__Problema__
Per favore, prosegui il brano sui numeri della maggioranza giallorossa al Senato, riprendendo subito dopo la sua ultima frase.

__Brano da leggere__
Il nodo per il nuovo governo è Palazzo Madama: in Senato i parlamentari in quota della maggioranza 'giallorossa' si fermano a quota 158, tre in meno rispetto a quelli che servono per raggiungere la maggioranza (M5s 107 senatori, Pd 51). Considerando che dentro il Movimento c'è quantomeno il dissidente Gianluigi Paragone che non voterà la fiducia al governo giallorosso, diventano determinanti i voti di ogni singolo parlamentare. Potrebbero tuttavia rientrare i senatori ex M5S (Paola Nugnes, Gregorio De Falco, Saverio De Bonis, Carlo Martelli e Maurizio Buccarella) che lasciarono il gruppo parlamentare sulla scia dei contrasti con la linea "salviniana" del Governo.

__Voci fornite__
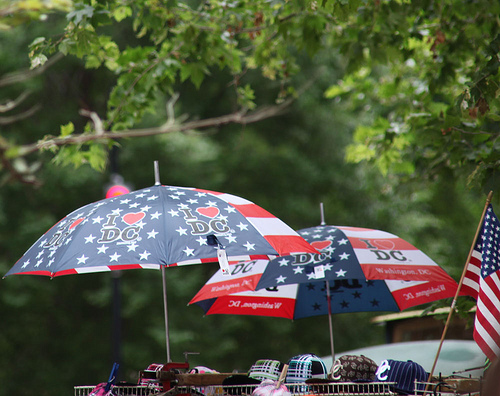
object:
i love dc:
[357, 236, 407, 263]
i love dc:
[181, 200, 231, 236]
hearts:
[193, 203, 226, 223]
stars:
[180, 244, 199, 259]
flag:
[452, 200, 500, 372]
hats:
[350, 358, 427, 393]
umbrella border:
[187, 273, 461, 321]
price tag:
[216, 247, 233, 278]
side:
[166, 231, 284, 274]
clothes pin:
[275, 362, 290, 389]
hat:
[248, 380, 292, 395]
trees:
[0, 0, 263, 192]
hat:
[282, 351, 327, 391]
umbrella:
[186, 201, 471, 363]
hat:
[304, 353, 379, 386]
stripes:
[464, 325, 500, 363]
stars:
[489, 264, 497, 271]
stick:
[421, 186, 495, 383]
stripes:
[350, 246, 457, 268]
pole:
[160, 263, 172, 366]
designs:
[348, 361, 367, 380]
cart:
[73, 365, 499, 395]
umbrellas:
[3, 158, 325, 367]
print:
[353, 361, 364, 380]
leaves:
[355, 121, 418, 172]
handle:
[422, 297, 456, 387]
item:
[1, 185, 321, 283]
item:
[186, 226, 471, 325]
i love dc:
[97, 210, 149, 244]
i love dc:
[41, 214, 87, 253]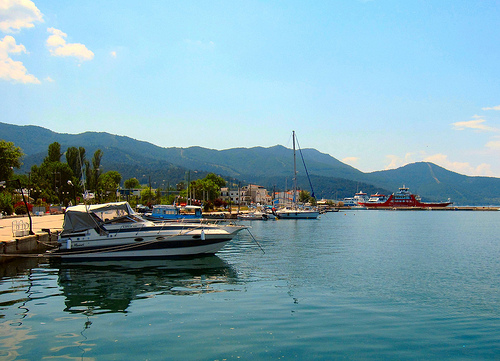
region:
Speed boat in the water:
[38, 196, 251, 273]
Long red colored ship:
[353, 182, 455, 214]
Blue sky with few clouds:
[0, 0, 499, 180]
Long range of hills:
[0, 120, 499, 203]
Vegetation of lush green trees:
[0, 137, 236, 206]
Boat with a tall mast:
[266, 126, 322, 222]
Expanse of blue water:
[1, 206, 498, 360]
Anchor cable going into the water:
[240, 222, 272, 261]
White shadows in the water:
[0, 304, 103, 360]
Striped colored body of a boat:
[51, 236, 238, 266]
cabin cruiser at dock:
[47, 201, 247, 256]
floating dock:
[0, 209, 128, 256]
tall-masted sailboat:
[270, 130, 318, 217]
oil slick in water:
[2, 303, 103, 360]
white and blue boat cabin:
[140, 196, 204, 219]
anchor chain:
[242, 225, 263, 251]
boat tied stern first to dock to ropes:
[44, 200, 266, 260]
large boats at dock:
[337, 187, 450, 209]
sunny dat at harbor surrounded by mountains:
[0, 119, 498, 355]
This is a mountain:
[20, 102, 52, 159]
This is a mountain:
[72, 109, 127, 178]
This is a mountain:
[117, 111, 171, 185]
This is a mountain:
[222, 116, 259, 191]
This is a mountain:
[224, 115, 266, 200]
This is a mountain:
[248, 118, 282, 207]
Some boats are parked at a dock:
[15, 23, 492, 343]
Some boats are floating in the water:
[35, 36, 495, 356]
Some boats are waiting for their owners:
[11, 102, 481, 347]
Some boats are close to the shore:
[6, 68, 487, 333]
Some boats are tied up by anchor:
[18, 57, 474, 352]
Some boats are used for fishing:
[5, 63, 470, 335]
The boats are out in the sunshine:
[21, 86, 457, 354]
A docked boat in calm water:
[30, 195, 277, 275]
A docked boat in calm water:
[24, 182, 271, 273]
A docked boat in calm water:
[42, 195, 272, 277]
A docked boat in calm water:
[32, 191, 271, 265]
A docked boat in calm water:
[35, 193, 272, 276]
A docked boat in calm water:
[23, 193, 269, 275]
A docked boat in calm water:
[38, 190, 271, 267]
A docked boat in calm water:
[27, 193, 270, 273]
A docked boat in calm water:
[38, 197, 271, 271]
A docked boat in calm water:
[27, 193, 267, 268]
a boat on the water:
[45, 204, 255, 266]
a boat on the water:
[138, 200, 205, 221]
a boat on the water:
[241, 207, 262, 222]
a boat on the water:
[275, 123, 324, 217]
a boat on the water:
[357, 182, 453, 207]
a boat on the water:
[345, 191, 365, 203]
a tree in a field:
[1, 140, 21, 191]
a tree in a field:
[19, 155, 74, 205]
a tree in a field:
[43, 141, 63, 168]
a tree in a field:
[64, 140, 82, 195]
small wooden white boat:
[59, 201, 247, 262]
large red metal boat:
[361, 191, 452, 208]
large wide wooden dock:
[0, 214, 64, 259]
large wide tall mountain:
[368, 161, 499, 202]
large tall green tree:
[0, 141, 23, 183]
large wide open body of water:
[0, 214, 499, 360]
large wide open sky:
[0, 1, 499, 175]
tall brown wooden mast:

__Risposta al problema__
Alla resa dei conti grazie ai voti dei senatori del gruppo misto (15) e Autonomie (8) il governo giallorosso dovrebbe ricevere tra i 163 e i 171 sì. Occhio tuttavia al fattore Renzi: i senatori dem definiti "renziani" sono 40 su 51, qualificando nell'ex premier un convitato di pietra in ogni futura mediazione tra la segreteria di Zingaretti e i pentastellati.